OK, we disconnected the DSP amp in this X5, and used aftermarket amps. Everything worked great except that the OEM Bluetooth is now not working! 

It's coming in Thursday for me to check it out - but I know there are some very knowedgable Bluetooth folks here. Any ideas?

Thanks in advance.


----------



## el_duderino (Aug 1, 2005)

SO the OEM DSP amp has another twisted pair going into it (besides L and R audio). 

I'm gonna go out on a limb here and say that that last pair is the mono Bluetooth audio. (I will verify this empirically... but I don't work on the car until Thursday).

That would mean we have two options. 

1) Insert the audio from the Bt system into the aftermarket audio system.

2) Use a dedicated amp/speaker kit (like the guts of a PC speaker) for BLuetooth audio only (along with retaining stereo muting, which I believe the system still does). 

Any other suggestions?


----------



## el_duderino (Aug 1, 2005)

OK, per a recommendation we rewired the BT audio lines and the TelOn line from the DSP amp into the correct pins on the BMW tuner module. 

The TelMute wire was already present. 

We still have no audio in the car.

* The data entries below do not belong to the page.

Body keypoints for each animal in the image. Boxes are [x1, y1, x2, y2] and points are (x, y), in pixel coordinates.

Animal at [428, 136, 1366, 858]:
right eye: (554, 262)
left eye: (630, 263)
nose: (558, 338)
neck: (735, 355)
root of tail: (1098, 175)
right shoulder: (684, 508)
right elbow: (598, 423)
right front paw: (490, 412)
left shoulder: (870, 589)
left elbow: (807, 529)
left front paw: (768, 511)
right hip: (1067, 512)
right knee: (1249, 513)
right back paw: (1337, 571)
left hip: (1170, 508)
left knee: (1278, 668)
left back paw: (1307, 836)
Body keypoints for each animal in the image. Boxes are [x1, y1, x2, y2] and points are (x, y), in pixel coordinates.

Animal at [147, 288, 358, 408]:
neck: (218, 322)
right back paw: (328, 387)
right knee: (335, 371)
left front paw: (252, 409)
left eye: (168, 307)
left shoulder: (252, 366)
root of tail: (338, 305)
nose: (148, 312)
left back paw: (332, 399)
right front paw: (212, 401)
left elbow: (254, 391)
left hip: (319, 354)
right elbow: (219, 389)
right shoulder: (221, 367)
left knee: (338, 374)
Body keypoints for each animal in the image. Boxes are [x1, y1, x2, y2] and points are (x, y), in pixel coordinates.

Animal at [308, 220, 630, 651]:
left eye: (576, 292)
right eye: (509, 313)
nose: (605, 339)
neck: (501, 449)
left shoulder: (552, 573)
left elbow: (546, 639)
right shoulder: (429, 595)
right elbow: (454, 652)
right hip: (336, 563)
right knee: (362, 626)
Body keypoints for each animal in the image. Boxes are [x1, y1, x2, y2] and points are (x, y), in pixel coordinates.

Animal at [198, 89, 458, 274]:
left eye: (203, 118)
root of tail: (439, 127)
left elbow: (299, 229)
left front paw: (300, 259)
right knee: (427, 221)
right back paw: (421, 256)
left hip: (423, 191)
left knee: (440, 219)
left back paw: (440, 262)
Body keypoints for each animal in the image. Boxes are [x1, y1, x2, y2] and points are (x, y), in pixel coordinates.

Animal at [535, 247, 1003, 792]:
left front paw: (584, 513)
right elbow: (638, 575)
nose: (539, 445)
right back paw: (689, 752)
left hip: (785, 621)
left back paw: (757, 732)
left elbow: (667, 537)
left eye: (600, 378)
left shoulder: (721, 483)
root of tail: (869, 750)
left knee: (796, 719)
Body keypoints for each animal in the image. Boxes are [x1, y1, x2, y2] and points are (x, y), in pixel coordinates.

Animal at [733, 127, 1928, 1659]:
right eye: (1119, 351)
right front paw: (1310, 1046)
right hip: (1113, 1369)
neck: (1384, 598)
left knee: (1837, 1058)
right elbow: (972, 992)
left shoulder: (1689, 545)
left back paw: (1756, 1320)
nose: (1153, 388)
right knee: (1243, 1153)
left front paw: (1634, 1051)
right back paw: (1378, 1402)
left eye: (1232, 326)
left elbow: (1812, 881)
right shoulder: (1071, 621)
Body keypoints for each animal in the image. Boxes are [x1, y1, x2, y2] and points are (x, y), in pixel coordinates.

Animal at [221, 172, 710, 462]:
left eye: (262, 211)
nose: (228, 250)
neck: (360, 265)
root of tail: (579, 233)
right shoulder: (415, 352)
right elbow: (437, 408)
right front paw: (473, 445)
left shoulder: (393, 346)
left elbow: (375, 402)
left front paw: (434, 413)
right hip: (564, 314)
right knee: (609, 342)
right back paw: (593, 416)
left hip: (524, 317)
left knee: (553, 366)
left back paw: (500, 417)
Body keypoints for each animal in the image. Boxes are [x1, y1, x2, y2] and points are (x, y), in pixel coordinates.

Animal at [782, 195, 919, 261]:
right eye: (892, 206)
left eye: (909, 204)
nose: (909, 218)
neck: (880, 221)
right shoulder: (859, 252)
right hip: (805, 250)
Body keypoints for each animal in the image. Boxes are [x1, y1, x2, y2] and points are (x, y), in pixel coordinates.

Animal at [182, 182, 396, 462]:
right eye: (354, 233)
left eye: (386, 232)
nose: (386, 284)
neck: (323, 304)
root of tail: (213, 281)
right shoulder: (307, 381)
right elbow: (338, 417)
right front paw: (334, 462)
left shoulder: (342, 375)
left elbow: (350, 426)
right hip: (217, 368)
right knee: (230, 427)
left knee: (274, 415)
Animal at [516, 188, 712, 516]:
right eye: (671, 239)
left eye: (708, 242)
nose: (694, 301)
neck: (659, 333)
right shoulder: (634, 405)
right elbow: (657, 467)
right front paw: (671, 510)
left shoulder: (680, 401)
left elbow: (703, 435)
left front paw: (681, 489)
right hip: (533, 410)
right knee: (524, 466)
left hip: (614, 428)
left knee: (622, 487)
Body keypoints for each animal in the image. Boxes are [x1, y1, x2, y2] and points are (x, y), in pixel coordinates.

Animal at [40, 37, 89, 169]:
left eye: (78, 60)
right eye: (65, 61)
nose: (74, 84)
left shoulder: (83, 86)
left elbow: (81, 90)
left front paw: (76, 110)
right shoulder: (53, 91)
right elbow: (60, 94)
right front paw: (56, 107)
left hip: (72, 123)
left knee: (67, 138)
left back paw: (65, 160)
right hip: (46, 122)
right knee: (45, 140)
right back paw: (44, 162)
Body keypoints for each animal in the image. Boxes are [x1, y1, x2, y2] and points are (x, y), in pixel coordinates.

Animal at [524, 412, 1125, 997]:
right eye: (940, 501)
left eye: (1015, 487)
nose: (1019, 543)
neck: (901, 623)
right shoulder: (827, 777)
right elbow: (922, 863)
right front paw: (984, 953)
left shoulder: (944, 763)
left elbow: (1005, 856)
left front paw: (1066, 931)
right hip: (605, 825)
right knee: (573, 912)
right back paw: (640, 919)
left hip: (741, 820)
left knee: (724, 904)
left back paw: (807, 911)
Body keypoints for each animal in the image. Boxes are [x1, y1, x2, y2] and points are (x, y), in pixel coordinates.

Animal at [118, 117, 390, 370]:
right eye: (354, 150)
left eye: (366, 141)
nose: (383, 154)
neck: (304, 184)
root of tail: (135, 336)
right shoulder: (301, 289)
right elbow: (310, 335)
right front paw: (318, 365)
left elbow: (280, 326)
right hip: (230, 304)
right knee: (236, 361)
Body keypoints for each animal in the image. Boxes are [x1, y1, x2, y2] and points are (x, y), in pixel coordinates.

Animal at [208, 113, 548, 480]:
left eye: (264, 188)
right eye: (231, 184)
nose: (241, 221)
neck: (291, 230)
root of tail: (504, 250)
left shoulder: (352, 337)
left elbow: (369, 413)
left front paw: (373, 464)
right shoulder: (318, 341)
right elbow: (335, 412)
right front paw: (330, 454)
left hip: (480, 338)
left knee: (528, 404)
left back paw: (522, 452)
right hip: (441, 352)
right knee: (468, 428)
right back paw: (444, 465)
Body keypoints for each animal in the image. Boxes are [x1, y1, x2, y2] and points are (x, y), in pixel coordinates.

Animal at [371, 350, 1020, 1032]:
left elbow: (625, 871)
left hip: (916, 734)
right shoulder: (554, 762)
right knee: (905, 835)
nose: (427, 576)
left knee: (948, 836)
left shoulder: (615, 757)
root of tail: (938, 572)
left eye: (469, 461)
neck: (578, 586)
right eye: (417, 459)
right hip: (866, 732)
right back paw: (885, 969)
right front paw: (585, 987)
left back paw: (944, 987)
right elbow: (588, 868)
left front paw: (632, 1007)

We have audio at the caller end, but not at the in-car end. 

Muting works, etc. 

Has anyone got a tip on this one? Reprogramming? A non-DSP tuner box?


----------



## el_duderino (Aug 1, 2005)

Has anyone, after upgrading a non-DSP car to BMW OEM Bluetooth, had to have the dealer reprogram the car?


----------



## el_duderino (Aug 1, 2005)

Awww, man... any ideas?


----------



## bscarlett (May 6, 2005)

I upgraded my 2003 530 non-DSP to bluetooth and the car did not need re-coding.


----------



## el_duderino (Aug 1, 2005)

Thanks. So that's not it... probably.


----------